PP e PR já foram contemplados nas novas nomeações e Temer tenta, com isso, renovar alianças. A próxima mira é o DEM
 
 
Ministros que tomam posse hoje – Foto: Agência Brasil e Dnit
 
Jornal GGN – Com a proximidade do fim da janela partidária e a automática saída de ministros que querem disputar as eleições este ano, o presidente Michel Temer vem aproveitando a troca ministerial para tentar restabelecer alianças com partidos.
 
É o caso dos novos ministros do PP e PR, o primeiro com a indicação de Gilberto Occhi ao Ministério da Saúde, e Valter Casimiro no comando dos Transportes.
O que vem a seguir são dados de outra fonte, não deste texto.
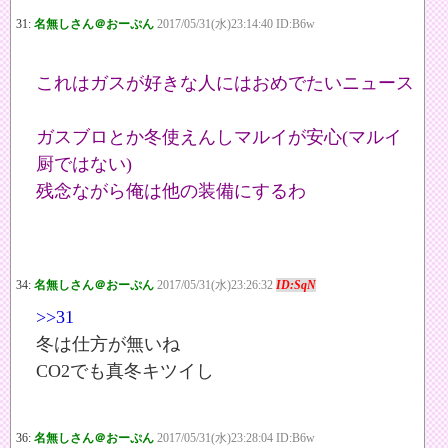
31:
名無しさん＠おーぷん
2017/05/31(水)23:14:40 ID:B6w
これはガスが好きな人にはおめでたいニュース
ガスブロとか冬使えんしマルイが安心(マルイ
厨ではない)
残念ながら俺は他の装備にするわ
34:
名無しさん＠おーぷん
2017/05/31(水)23:26:32
ID:SqN
>>31
冬は仕方が無いね
CO2でも真冬キツイし
36:
名無しさん＠おーぷん
2017/05/31(水)23:28:04 ID:B6w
Ambos tomam posse na manhã desta segunda-feira (02), em cerimônia do Planalto.
 
Occhi ocupava a cota de indicações já do PP mas à frente da Caixa Econômica e, agora, foi deslocado para a Saúde, substituindo o então ministro, deputado Ricardo Barros (PP-PR). 
 
Já Casimiro era diretor-geral do Departamento Nacional de Infraestrutura de Transportes (Dnit), passando para a pasta no Executivo, também sob o controle do PR, até então com o deputado Maurício Quintella (PR-AL), que deixa o posto para concorrer a uma vaga no Senado.
 
No lugar de Occhi na Presidência da Caixa Econômica Federal, entra no lugar Nelson Antônio de Souza, atual vice-presidente de Habitação da Caixa, já ocupando os cargos de diretor-executivo de Gestão de Pessoas, chefe de gabinete da Presidência e superintendente nacional do Nordeste e do FGTS.
 
As mudanças já haviam sido antecipadas pelo ministro da Secretaria de Governo de Temer, Carlos Marun, o que foi confirmado no fim da semana. As posses ocorrem em meio a uma crise política e insegurança na governabilidade do mandatário, em meio ao avanço dos inquéritos contra Temer e as prisões dos amigos do presidente na véspera do feriado de Páscoa.
 
Nas mudanças de ministros, o mandatário quer reafirmar o apoio que vinha recebendo do DEM para o seu governo e, por isso, deve acelerar as negociações com os demais partidos, além dos já favorecidos PP e PR.
 
A Educação, comandada pro Mendonça Filho, deve permanecer com o DEM e Temer cogita o nome do deputado Carlos Melles (DEM-MG) para a pasta de Educação. A decisão é feita ao mesmo tempo que o partido que se apresentou como fiel aliado do governo emedebista agora tenta o distanciamento para lançar as candidaturas à Presidência e aos demais postos em outubro.